For each bird, the rows of the motif matrix corresponding to their natural singing behaviour were randomly shuffled by assigning each phrase with a pseudo-random number, and then sorting phrases order according to those random numbers.

Bigram Markov model

For each individual recording sampled from a bird (we will refer to it as ‘bird’ hereafter), transition probabilities between phrase types were calculated from the bird's natural singing order, Bigrams_Matrixbird. Using this matrix, we generated synthetic strings as long as the birds performance: after selecting a phrase at random to start the sequence, the remaining phrases were chosen based on the transition probabilities from the original performance until the same number of phrases as the original performance had been chosen. CV* was then calculated (equation (5.3)). We repeated this procedure 100 times, and computed the average CV* value across all the bigram Markov sequences.
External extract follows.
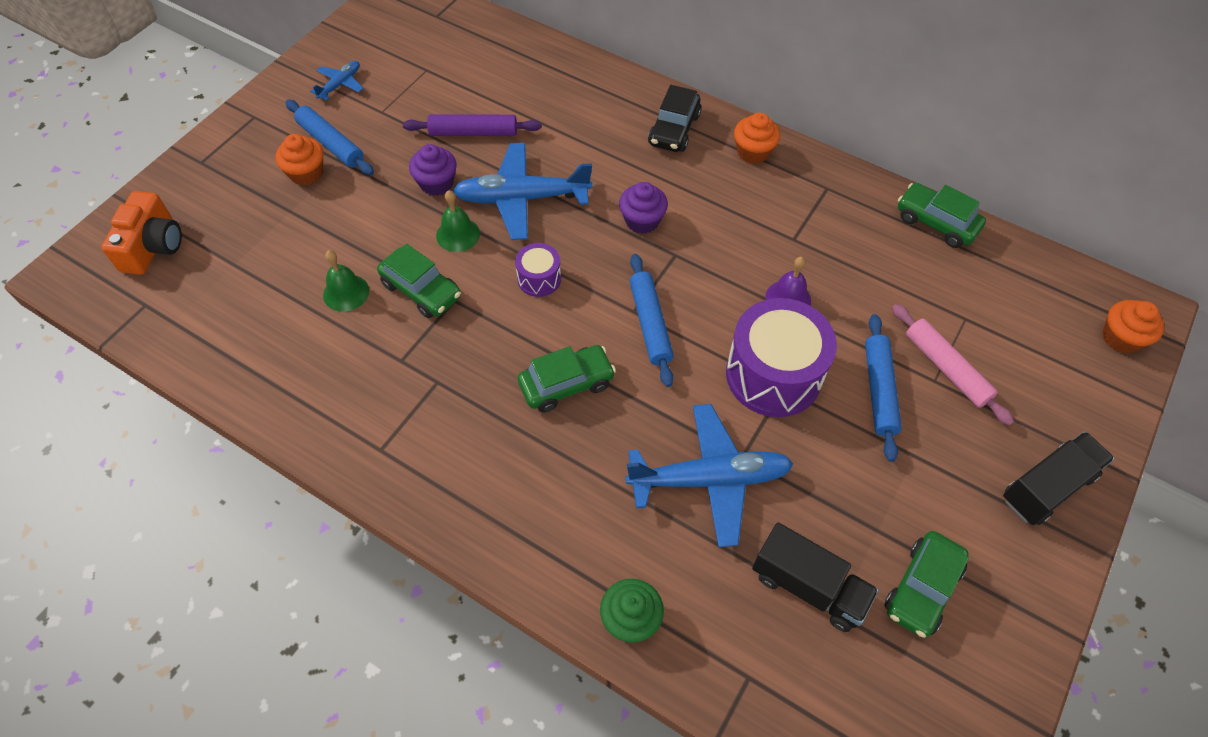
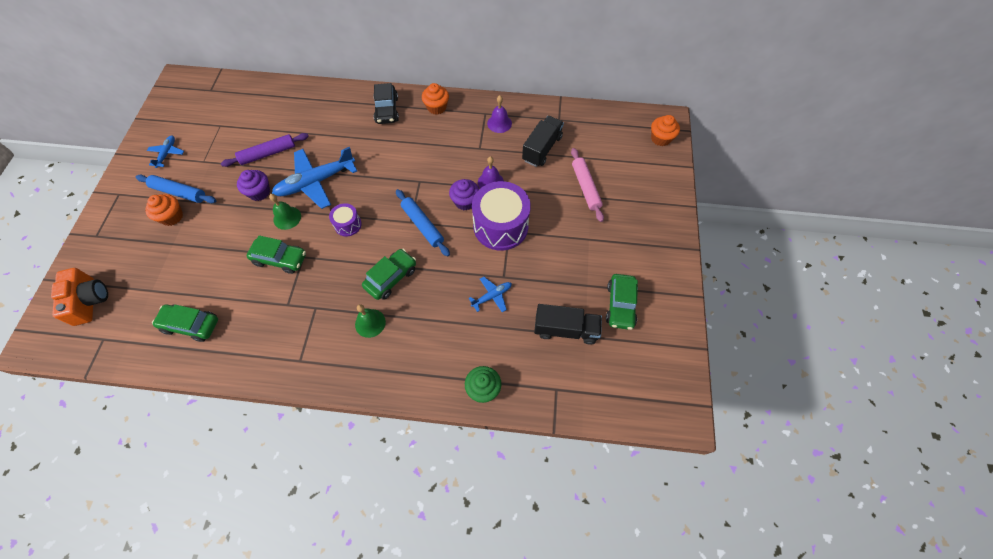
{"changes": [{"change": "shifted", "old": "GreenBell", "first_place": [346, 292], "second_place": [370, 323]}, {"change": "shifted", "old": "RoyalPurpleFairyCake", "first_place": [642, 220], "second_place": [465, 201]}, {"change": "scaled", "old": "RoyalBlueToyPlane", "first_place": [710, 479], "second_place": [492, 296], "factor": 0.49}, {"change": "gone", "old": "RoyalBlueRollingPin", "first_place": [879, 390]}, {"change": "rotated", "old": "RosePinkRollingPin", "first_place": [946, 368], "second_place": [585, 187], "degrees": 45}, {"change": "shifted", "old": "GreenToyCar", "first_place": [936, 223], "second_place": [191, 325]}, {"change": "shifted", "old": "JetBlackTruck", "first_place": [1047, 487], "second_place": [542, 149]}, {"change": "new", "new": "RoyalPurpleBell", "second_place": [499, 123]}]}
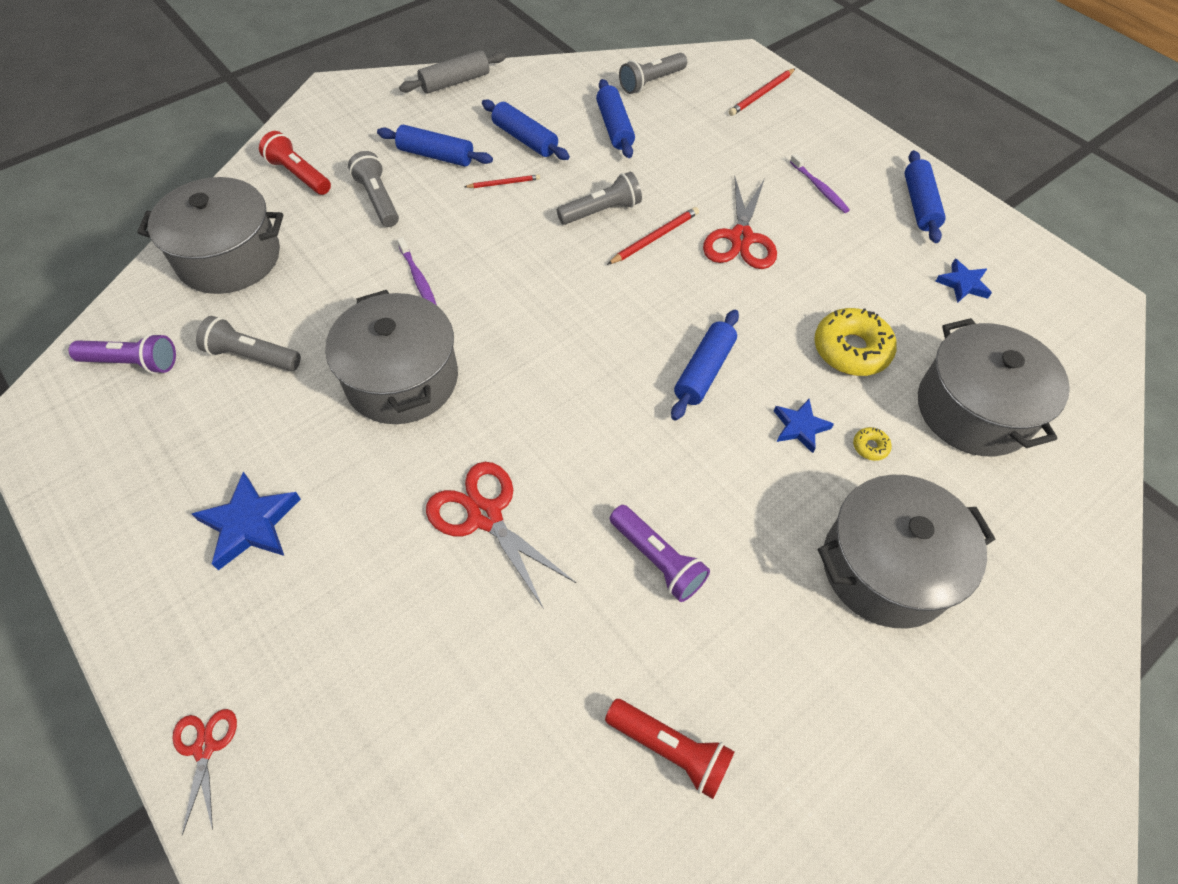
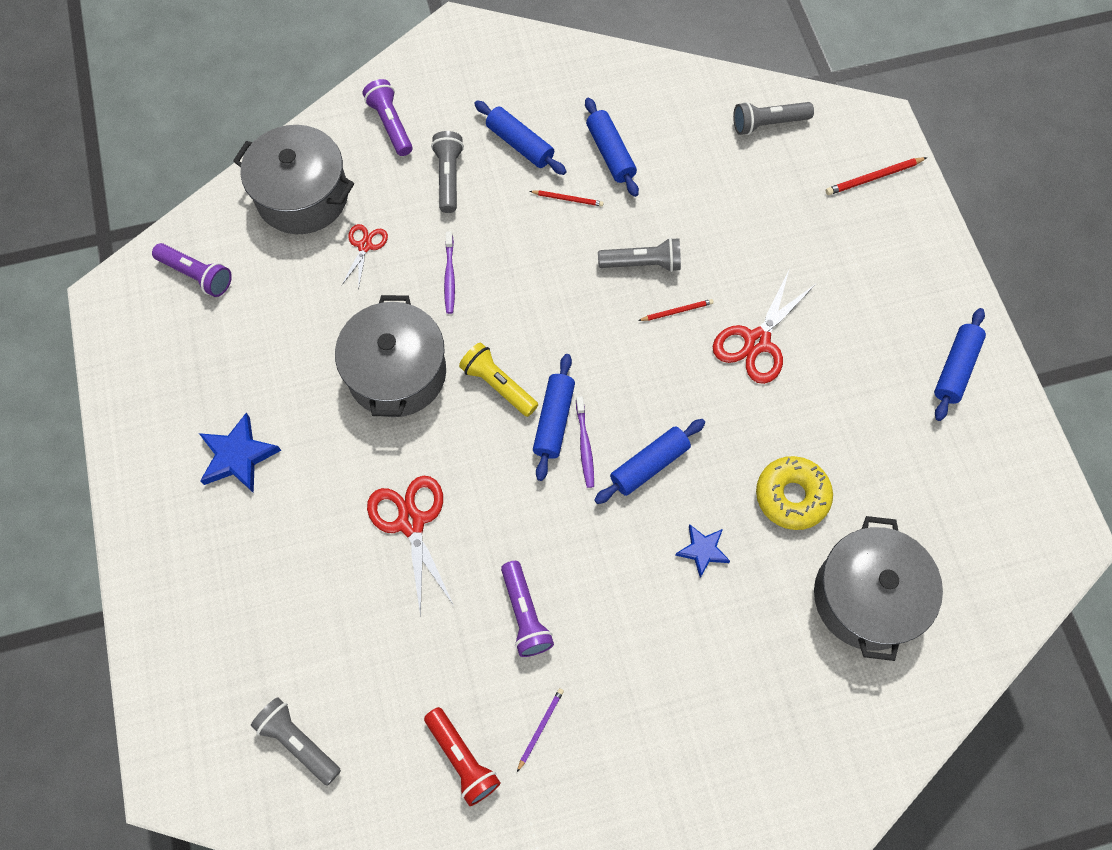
{"changes": [{"change": "shifted", "old": "CrimsonPairOfScissors", "first_place": [204, 748], "second_place": [365, 246]}, {"change": "shifted", "old": "GreyPocketTorch", "first_place": [252, 356], "second_place": [299, 742]}, {"change": "repainted", "old": "CrimsonPocketTorch", "new": "RoyalPurplePocketTorch", "first_place": [299, 175], "second_place": [391, 125]}, {"change": "gone", "old": "GreyRollingPin", "first_place": [455, 82]}, {"change": "shifted", "old": "RoyalBlueRollingPin", "first_place": [614, 127], "second_place": [554, 421]}, {"change": "scaled", "old": "CrimsonWoodenPencil", "first_place": [655, 238], "second_place": [677, 311], "factor": 0.66}, {"change": "shifted", "old": "RoyalPurpleToothbrush", "first_place": [819, 188], "second_place": [585, 446]}, {"change": "gone", "old": "GreyCookingPot", "first_place": [886, 567]}, {"change": "gone", "old": "GoldenGlazedDonut", "first_place": [870, 447]}, {"change": "gone", "old": "RoyalBlueStarShape", "first_place": [963, 284]}, {"change": "new", "new": "GoldenPocketTorch", "second_place": [498, 385]}, {"change": "new", "new": "RoyalPurpleWoodenPencil", "second_place": [540, 728]}]}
This value was chosen to represent the of a ‘bigram Markov’ model.

Permuted Markov model

We generated permutations of the Markov model by using the transition probabilities of the original model but then permuting which phrases were assigned to which transitions (figure 5a). In total, 100 permuted models were used to represent the space of possibilities for alternative Markov models that still maintained the basic structure of transition probabilities. For each permutation, 100 models were generated and an average value was calculated for each sequence generated by a new permutation (figure 5b).

Statistical analysis

To compare the CV* achieved by a model with the CV* achieved by original singing behaviour, we used a paired t-test. Note that our CV* measures are mean values, and therefore a parametric t-test is appropriate. Each bird's original CV* value was subtracted from the CV* value generated by the model from that bird's data to provide a set of difference scores. To estimate a correlation between ranks and CV*s of Markov models and ranks of CV* among permuted models (figure 5d), we used the bivariate correlation function in SPSS.

Complexity measures

To capture the complexity of each bird's bigram Markov model, we use the number of non-zero elements in the associated Markov transition matrix. This corresponds to the concept of Kolmogorov complexity, which is defined as the shortest instruction set, or ‘programme’, that can generate a sequence. In this case, the transition matrix can generate a sequence comparable to the one performed by the bird and the matrix elements are all that are required to ‘execute the programme’. The length of the programme is given by the sequence describing the location and value of each non-zero element in the matrix.